API Surface
Unifly communicates with UniFi controllers through two distinct API interfaces, each with different authentication mechanisms and capabilities.
Integration API
The official REST API introduced in UniFi Network 7.x+.
| Aspect | Details |
|---|---|
| Auth | API key via X-API-KEY header |
| Base URL | https://<controller>/proxy/network/integration/v1/ |
| Format | JSON with typed responses |
| Methods | Full CRUD (GET, POST, PUT, DELETE) |
Covered Resources
Devices, clients, networks, WiFi (WLANs), firewall policies, firewall zones, ACL rules, DNS records, traffic matching lists, hotspot vouchers, VPN servers, VPN tunnels, RADIUS profiles, WAN interfaces, sites, system info.
Limitations
- No event streaming
- No historical statistics
- No device commands (restart, upgrade, adopt)
- No DPI data
- No alarm management
Legacy API
The original UniFi controller API, session-based with cookie authentication.
| Aspect | Details |
|---|---|
| Auth | Cookie session + CSRF token |
| Base URL | https://<controller>/proxy/network/ |
| Format | JSON envelope: { "meta": {...}, "data": [...] } |
| CSRF | Required on all POST/PUT/DELETE via X-CSRF-Token header |
Exclusive Features
events/latest— Recent events- WebSocket event streaming
stat/device— Device statistics with traffic datastat/health— System health with ISP info, DNS, gateway detailsstat/report/— Historical bandwidth and client reportscmd/sitemgr— Device commands (adopt, restart, upgrade)stat/admin— Administrator management
CSRF Token Flow
sequenceDiagram
participant Client
participant Controller
Client->>Controller: POST /api/login (credentials)

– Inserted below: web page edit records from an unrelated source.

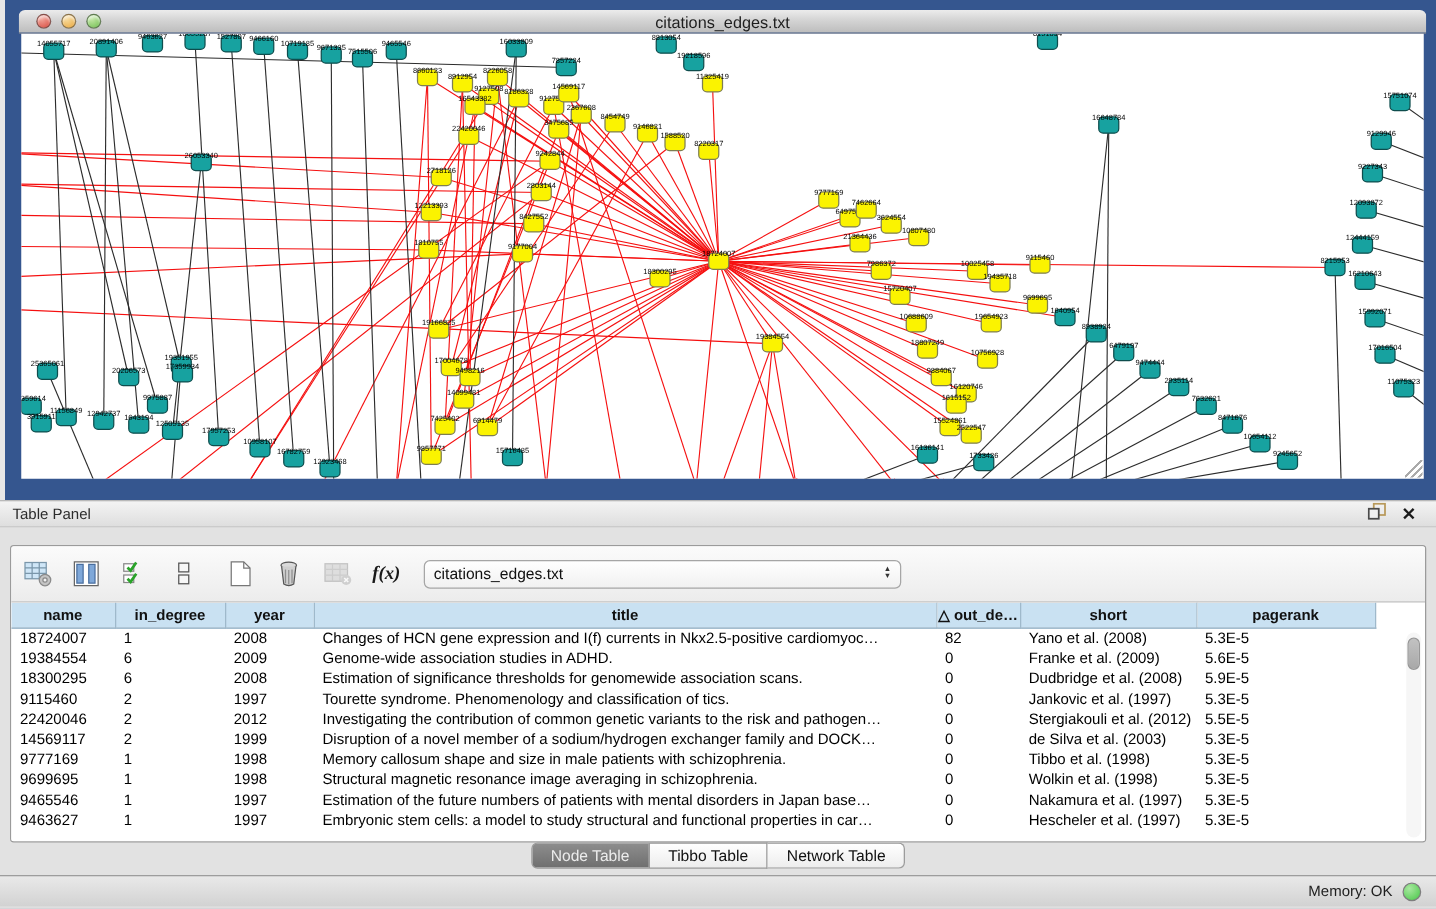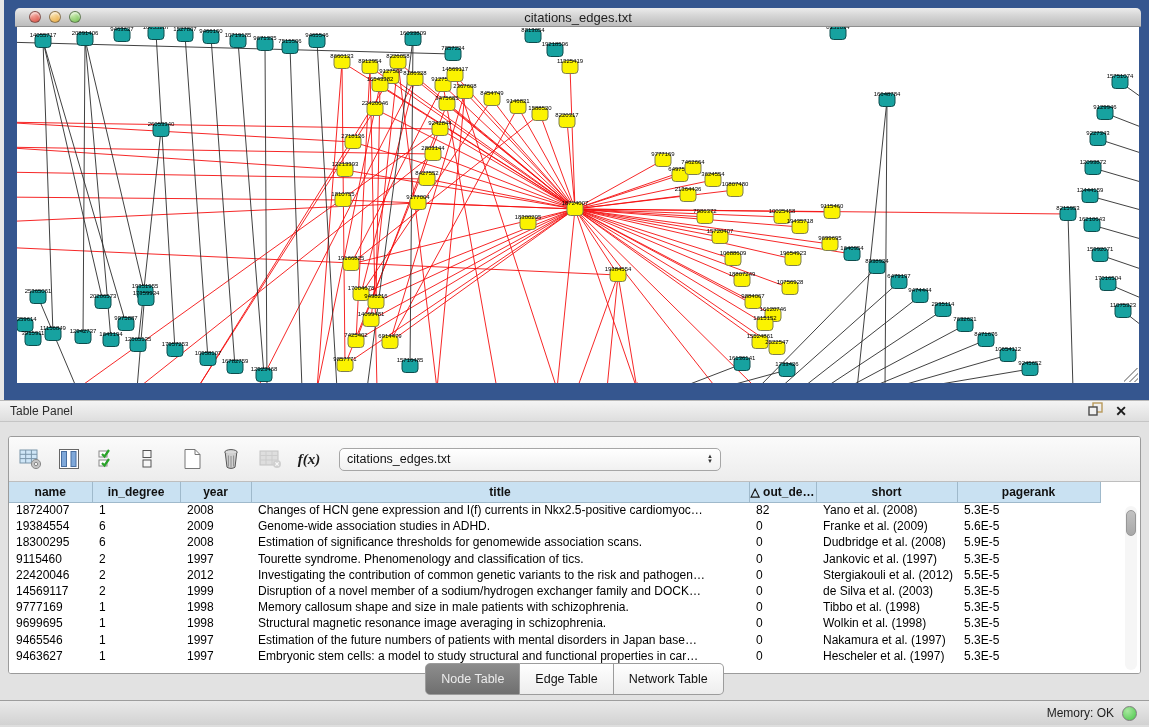--- a/index.html
+++ b/index.html
@@ -24,21 +24,21 @@
   .canvas-wrap svg { display:block; width:1122px; height:356px; }
   .resize-grip { position:absolute; right:1px; bottom:1px; width:14px; height:14px;
     background:
       linear-gradient(135deg, transparent 45%, #AAA 45%, #AAA 52%, transparent 52%),
       linear-gradient(135deg, transparent 65%, #AAA 65%, #AAA 72%, transparent 72%),
       linear-gradient(135deg, transparent 85%, #AAA 85%, #AAA 92%, transparent 92%); }
 
   
   .panel-header { height:22px; background:linear-gradient(#F4F4F4,#DEDEDE);
     border-top:1px solid #B9B9B9; border-bottom:1px solid #C5C5C5;
-    display:flex; align-items:center; padding:0 22px 0 10px; font-size:12px; color:#2C2C2C; }
+    display:flex; align-items:center; padding:0 16px 0 10px; font-size:12px; color:#2C2C2C; }
   .ph-icons { margin-left:auto; display:flex; align-items:center; gap:12px; }
   .ph-close { font-size:14px; font-weight:bold; color:#1A1A1A; line-height:14px; cursor:default; }
 
   .panel-body { position:relative; height:278px; background:#E2E2E2; }
   .panel-box { position:absolute; left:8px; right:8px; top:14px; height:238px;
     background:#FFFFFF; border:1px solid #9B9B9B; border-radius:3px; overflow:hidden;
     display:flex; flex-direction:column; }
   .toolbar { height:44px; flex:0 0 44px; display:flex; align-items:center; gap:13px;
     padding-left:8px; background:linear-gradient(#FBFBFB,#ECECEC); }
   .tool-btn { width:26px; height:26px; display:flex; align-items:center; justify-content:center; }
@@ -55,21 +55,21 @@
     color:#111; border:1px solid #9FB9CB; border-top:none; overflow:hidden; white-space:nowrap; }
   thead th:first-child { border-left:none; }
   tbody td { height:16.2px; padding:0 2px 0 7px; white-space:nowrap; overflow:hidden;
     color:#000; font-size:12px; }
   .vscroll { position:absolute; right:3px; top:24px; bottom:3px; width:12px;
     background:#F6F6F6; border-radius:6px; }
   .vthumb { position:absolute; top:4px; left:1px; width:10px; height:26px;
     background:linear-gradient(#C2C2C2,#A8A8A8); border-radius:5px; border:1px solid #979797; }
 
   .tabs { position:absolute; bottom:5px; left:0; right:0; display:flex; justify-content:center; }
-  .tab { height:32px; padding:0 15px; display:flex; align-items:center; font-size:12.5px;
+  .tab { height:21px; padding:0 15px; display:flex; align-items:center; font-size:12.5px;
     background:linear-gradient(#FFFFFF,#EDEDED); border:1px solid #9C9C9C; border-left:none; color:#101010; }
   .tab:first-child { border-left:1px solid #9C9C9C; border-radius:5px 0 0 5px; }
   .tab:last-child { border-radius:0 5px 5px 0; }
   .tab.selected { background:linear-gradient(#8D8D8D,var(--tab-selected,#6F6F6F)); color:#ECECEC; }
 
   .statusbar { height:25px; background:linear-gradient(#E9E9E9,#D2D2D2); border-top:1px solid #9D9D9D;
     display:flex; align-items:center; justify-content:flex-end; gap:8px; padding:0 12px;
     font-size:12px; color:#1E1E1E; }
   .mem-dot { width:15px; height:15px; border-radius:50%; border:1px solid #7E7E7E;
     background:radial-gradient(circle at 35% 30%, #A9E8A0, var(--memory-green,#47C747)); }
@@ -861,21 +861,21 @@
             </tr>
           </tbody>
       </table>
       <div class="vscroll">
         <div class="vthumb"></div>
       </div>
     </div>
   </div>
   <div class="tabs" id="tabs">
       <div class="tab selected">Node Table</div>
-      <div class="tab">Edge Table</div>
+      <div class="tab">Tibbo Table</div>
       <div class="tab">Network Table</div>
     </div>
 </div>
 
 <div class="statusbar">
   <span>Memory: OK</span>
   <span class="mem-dot"></span>
 </div>
 
 </body></html>

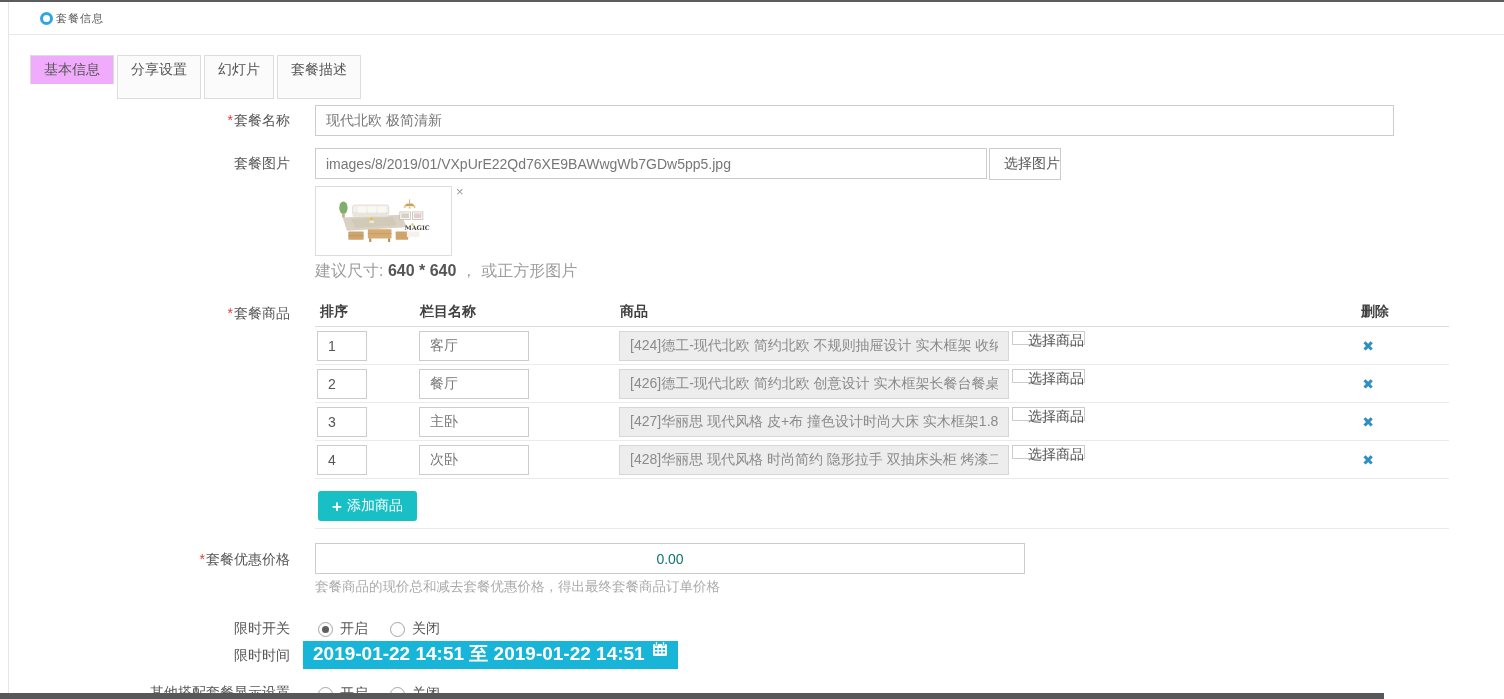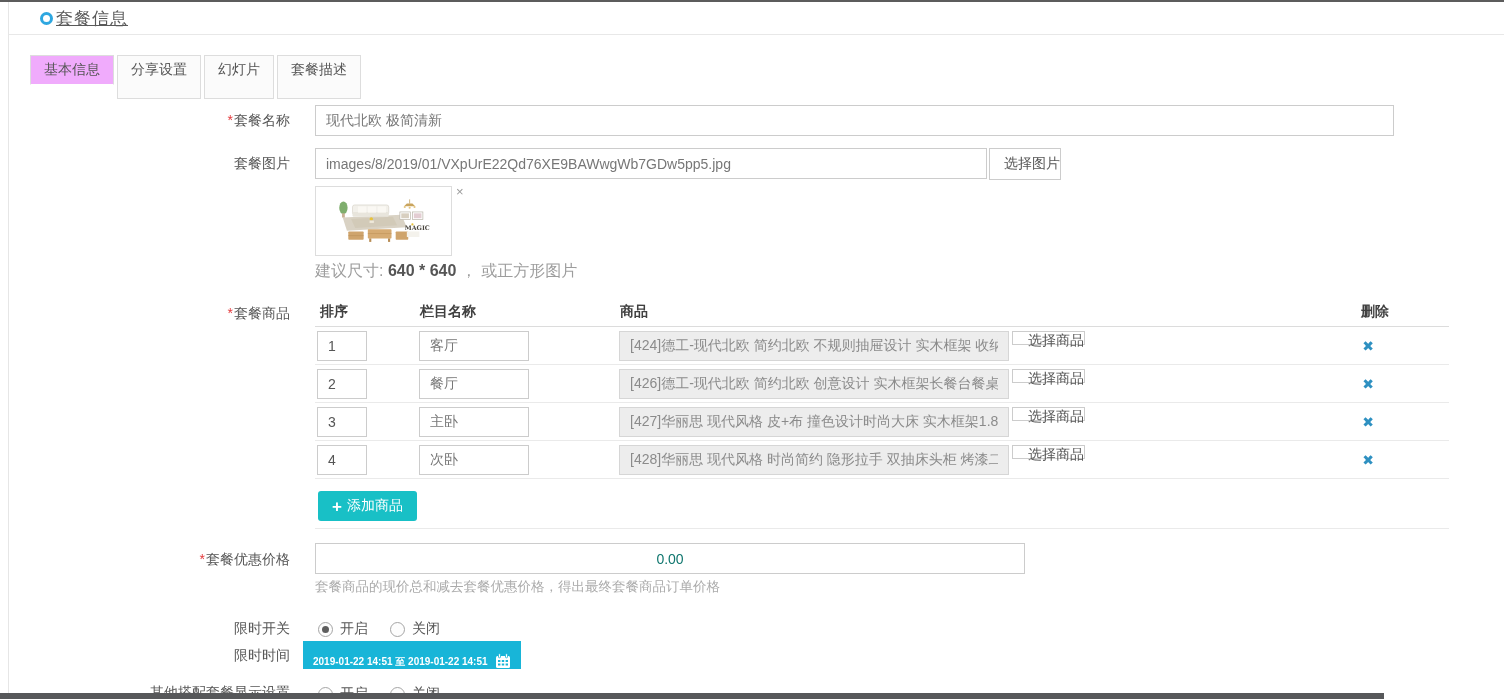--- a/index.html
+++ b/index.html
@@ -6,21 +6,21 @@
   html,body { background:#fff; }
   body { font-family:"Liberation Sans","DejaVu Sans",sans-serif; }
   .page { position:relative; width:1504px; height:699px; background:#fff; overflow:hidden; }
 
   .topline { position:absolute; top:0; left:0; width:1504px; height:2px; background:#5c5c5c; }
   .leftline { position:absolute; top:2px; left:8px; width:1px; height:697px; background:#e6e6e6; }
 
   
   .hdr { position:absolute; top:2px; left:9px; right:0; height:33px; border-bottom:1px solid #e8e8e8; display:flex; align-items:center; padding-left:31px; }
   .hdr .ring { width:13px; height:13px; border:3px solid #2ea7e0; border-radius:50%; margin-right:3px; flex:0 0 auto; }
-  .hdr .ttl { font-size:17px; color:#595959; letter-spacing:1px;text-decoration:underline; }
+  .hdr .ttl { font-size:11px; color:#595959; letter-spacing:1px; }
 
   
   .tabs { position:absolute; top:55px; left:30px; display:flex; }
   .tab { height:44px; line-height:27px; padding:0 13px; font-size:14px; color:#555; background:#fbfbfb; border:1px solid #ddd; margin-right:3px; cursor:pointer; }
   .tab.active { background:#f0abfc; border-bottom:1px solid #fff; height:30px; }
 
   
   .lbl { position:absolute; left:0; width:290px; text-align:right; font-size:14px; color:#565656; }
   .req { color:#e4393c; margin-right:1px; }
   input.txt { border:1px solid #ccc; background:#fff; font-size:14px; color:#777; padding:0 10px; height:31px; font-family:inherit; }
@@ -49,21 +49,21 @@
 
   .price-hint { position:absolute; top:578px; left:315px; font-size:13.5px; color:#ababab; }
 
   
   .radios { position:absolute; left:318px; display:flex; align-items:center; }
   .radio { width:15px; height:15px; border:1px solid #a5a5a5; border-radius:50%; background:#fdfdfd; display:inline-flex; align-items:center; justify-content:center; cursor:pointer; flex:0 0 auto; }
   .radio .dot { width:7px; height:7px; border-radius:50%; background:transparent; }
   .radio.checked .dot { background:#5e5e5e; }
   .radio-label { font-size:14px; color:#565656; margin:0 22px 0 7px; }
 
-  .date-btn { position:absolute; top:641px; left:303px; height:28px; padding:0 10px; background:#18b5d8; border:none; color:#fff; font-size:10px; font-weight:bold; cursor:pointer; font-family:inherit; display:flex; align-items:flex-end; }
+  .date-btn { position:absolute; top:641px; left:303px; height:28px; padding:0 10px; background:#18b5d8; border:none; color:#fff; font-size:19px; font-weight:bold; cursor:pointer; font-family:inherit; display:flex; align-items:flex-start; }
   .date-btn svg { margin-left:7px; }
 
   .bottom-strip { position:absolute; top:693px; left:0; width:1384px; height:6px; background:#57585a; }
 </style>
 </head>
 <body>
 
 <div class="page">
   <div class="topline"></div>
   <div class="leftline"></div>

Controller-->>Client: Set-Cookie + X-CSRF-Token header
Client->>Controller: POST /api/s/default/stat/health<br/>X-CSRF-Token: <token>
Controller-->>Client: Response + X-Updated-CSRF-Token
Note over Client: Store rotated token for next requestWARNING
GET requests work without CSRF tokens, but all POST/PUT/DELETE requests through /proxy/network/ will fail with 403 without one.
Hybrid Mode
When configured with both an API key and credentials, unifly uses each API for what it does best:
| Operation | API Used |
|---|---|
| List/get/create/update/delete resources | Integration API |
| Stream events | Legacy API (WebSocket) |
| Query statistics | Legacy API |
| Device commands | Legacy API |
| System health (ISP, DNS, gateway) | Legacy API |
This provides the most complete feature set while using the cleanest API surface available for each operation.
Error Handling
UniFi controllers return errors in different formats depending on the API:
- Integration API — Standard HTTP status codes with JSON error body
- Legacy API — Sometimes HTTP 200 with an error wrapper:
{"error":{"code":N,"message":"..."}}
Unifly normalizes both into a unified Error type with 14 variants covering authentication failures, not-found, validation errors, rate limiting, and transport issues.